What can prevent this from happening in the future? Why was the config change re...

jacquesm · on June 4, 2019

Test changes on smaller parts of the network before pushing them to critical parts would be a first guess.

Config changes tend to be nasty in that their implications are often hard to oversee until they have been made, and if the effects preclude you from making another config change then you've just cut off the branch that you were sitting on.

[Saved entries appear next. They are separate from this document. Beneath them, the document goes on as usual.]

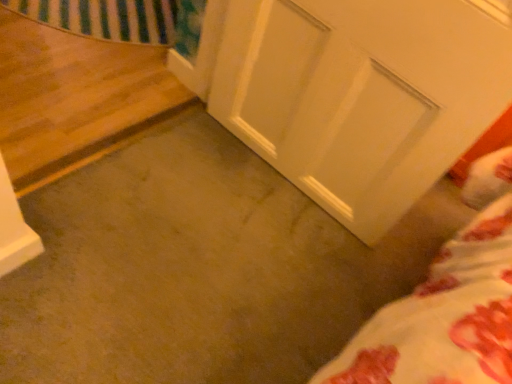
This screenshot has height=384, width=512. In order to click on carpet at center in this screenshot , I will do `click(198, 268)`.

What do you see at coordinates (198, 268) in the screenshot?
I see `carpet at center` at bounding box center [198, 268].

Measure the distance between carpet at center and camera.

They are 3.30 feet apart.

Locate an element on the screen. The width and height of the screenshot is (512, 384). carpet at center is located at coordinates (198, 268).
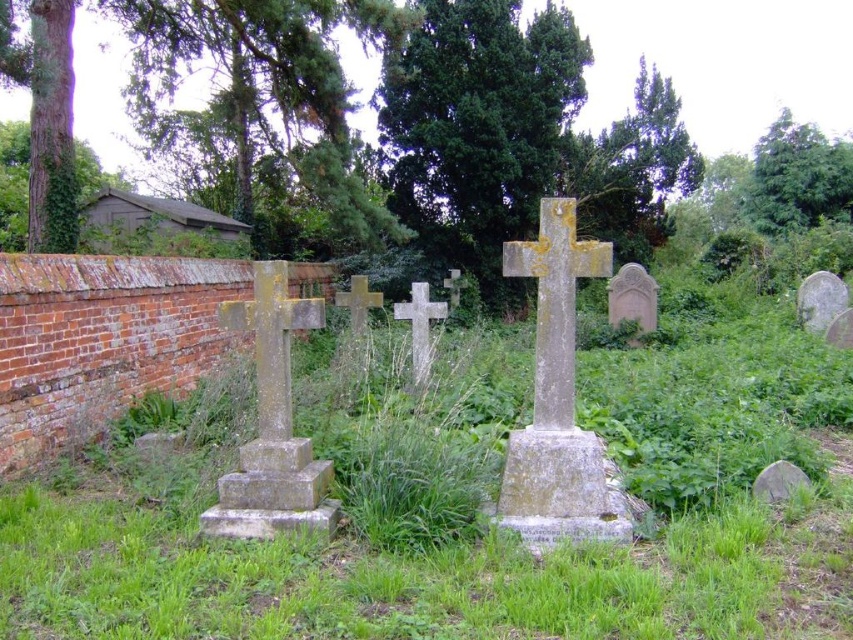
You are standing at the origin point in the image. Which direction should you move to reach the green grass at center?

Google is best-in-class when it comes to this stuff, the thing you should take away from this is that if they can mess up everybody does. And that pretty much correlates with my experience to date. This stuff is hard, maybe needlessly so but that does not change the fact that it is hard and that accidents can and will happen. So you plan for things to go wrong when you design your systems. Failure is not only an option, it is the default.

rst · on June 4, 2019

Which seems to have been what they were trying to do; according to this update, the config change which caused the problem was intended to apply to a smaller portion of the network than it actually hit. But automated enforcement of procedures like this can also be tricky; how's a machine supposed to know that "this change was already tried on a smaller part of the network"?

geofft · on June 4, 2019

I think that's likely to be answered in the post-mortem, which is still to come.

lallysingh · on June 4, 2019

Prioritize configuration traffic so they can fix the problem quicker.

mlthoughts2018 · on June 4, 2019

Obviously to prevent things like this, Google needs more binary search tree whiteboard trivia problems in the interview process.